Why are organizations unable to reliably, and in a timely fashion, detect, analyze, and understand APT activities occurring in their systems? While there are numerous possible answers, I believe one critical answer is that they are not looking at the right data.
It is like the old joke of a drunk looking for his keys under a streetlamp. A passerby stops to help him search, and after awhile the passerby asks, "Are you sure you lost your keys here?" The drunk answers, "No, I lost them over there, but the light is better here." Organizations are looking where the light is better (e.g., network traffic at the perimeter) and not where the keys actually are.
Is your organization able to detect and analyze APT activity inside your network? If you were hit, would you know? How can you be confident of your answers?
2 The Model APT
Chances are you probably already have a benign APT in your organization. We know it is benign because the motto of the organization who has inserted this APT into your network is "Don’t be evil." Yes, I refer to Google, and in particular, Google Chrome's update system.
Why do I refer to Google Chrome's update system as an APT? Because in many ways it behaves just like an APT. So much so in fact, I consider it a model APT for both attackers and defenders.
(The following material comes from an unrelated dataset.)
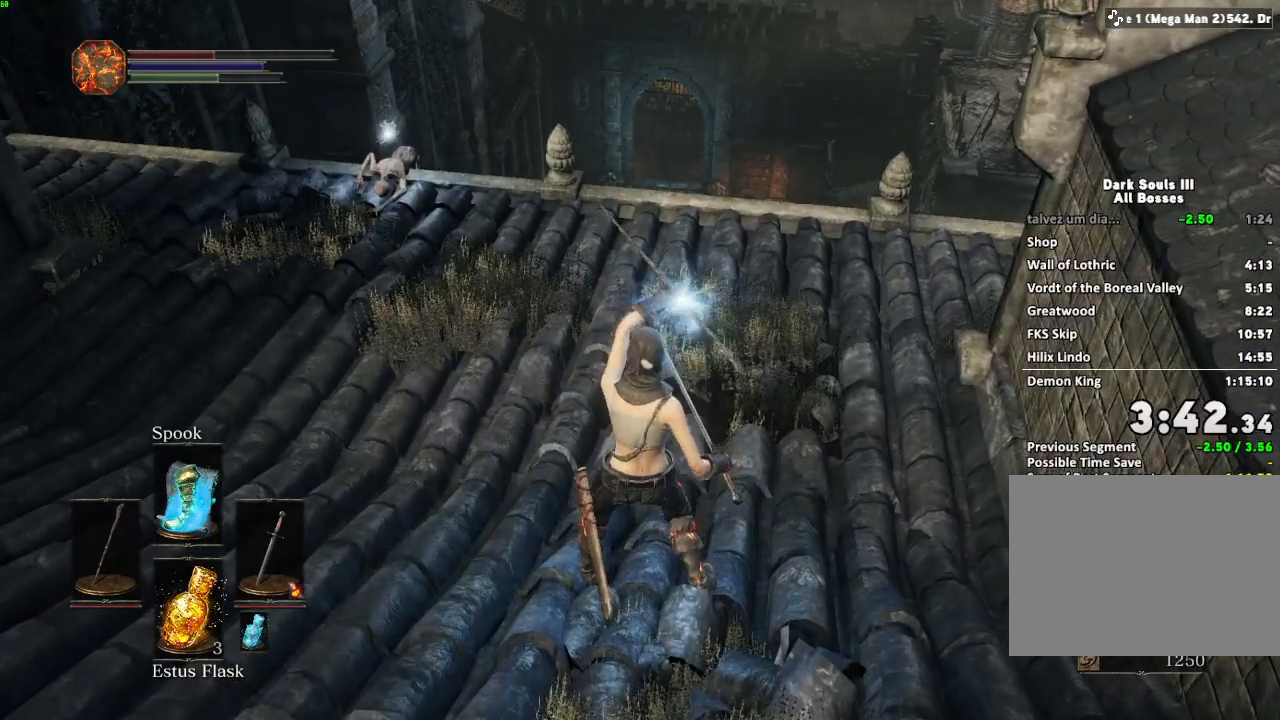
{"keys": ["space", "w"], "mouse": [], "events": []}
If you are a bad guy and want to get into the APT game, analyzing the Google software update system would be a good place to start. If you are a good guy and want to defend your network, you can test your mettle by trying to detect and analyze Google changing software on your systems.
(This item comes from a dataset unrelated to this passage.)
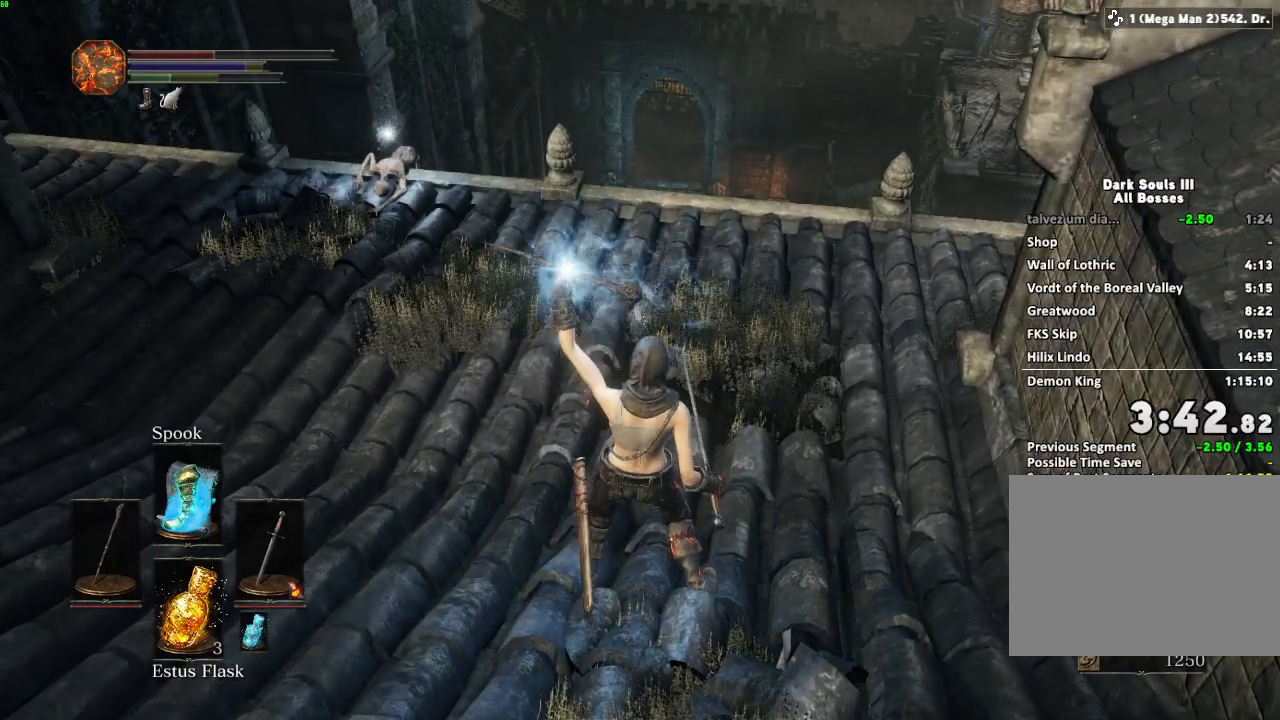
{"keys": ["space", "w"], "mouse": [], "events": []}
Here are just some of the reasons Google's software update system can serve as a model APT. (1) There is a bootstrapping program, GoogleSoftwareUpdateAgent, buried deeply in a user's home directory. Few people know it is there, even fewer probably know when it becomes active. It neither requests permission to modify your system nor notifies you when it does. (2) Detailed analysis of this bootstrapping program cannot reveal what it may do because actual actions (via programs & scripts in this case) are only received from the Internet at runtime. (3) A critical executable (one you trust with your passwords for many important network services) will be modified.
Google's software system is also useful as a model APT because your organization probably has it running on production systems. The same systems that will be targeted by malicious APTs. Practicing protection, detection, and analysis on isolated testbeds often lead to skewed conclusions and expectations because it is the noise, complexity, and chaos of production systems that often make security so challenging. Furthermore, Google's software update system, especially for Chrome, modifies your systems frequently, so you don't have to wait for a relatively rare actual attack to test and practice your skills.
3 The Challenge
My claim is, as a defender, you should be able to answer two questions: "So what?" and "How did this happen?"
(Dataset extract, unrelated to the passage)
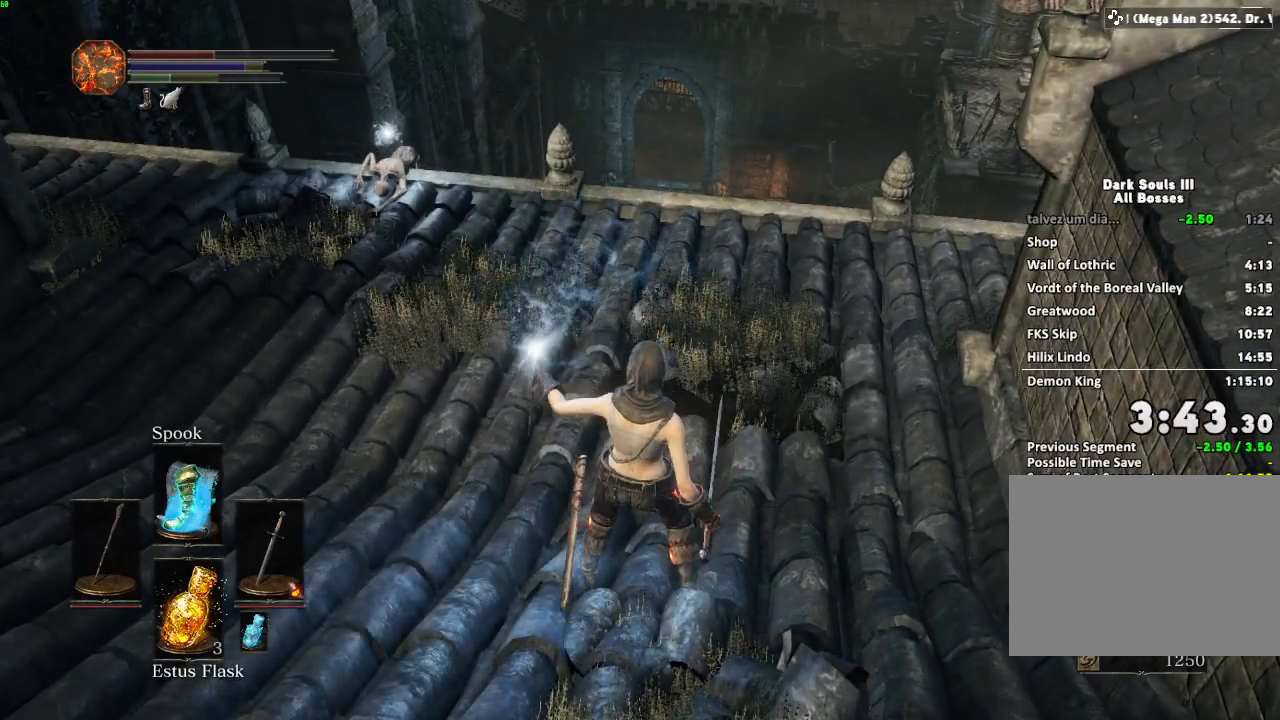
{"keys": ["space", "w"], "mouse": [], "events": []}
So what? This is a "flow forward" question. First, your security architecture should be able to detect the execution of the bootstrapping program. Second, and more importantly, once identified, you should be able to answer the question "So what?" What are the implications of this program running? Does it read Word documents and exfiltrated them out of your system? Does it modify (Trojan?) your system? You cannot determine if the bootstrapping program is part of an attack or not unless you can understand the downstream implications. In other words, you need to be able to concretely answer the question "So what?"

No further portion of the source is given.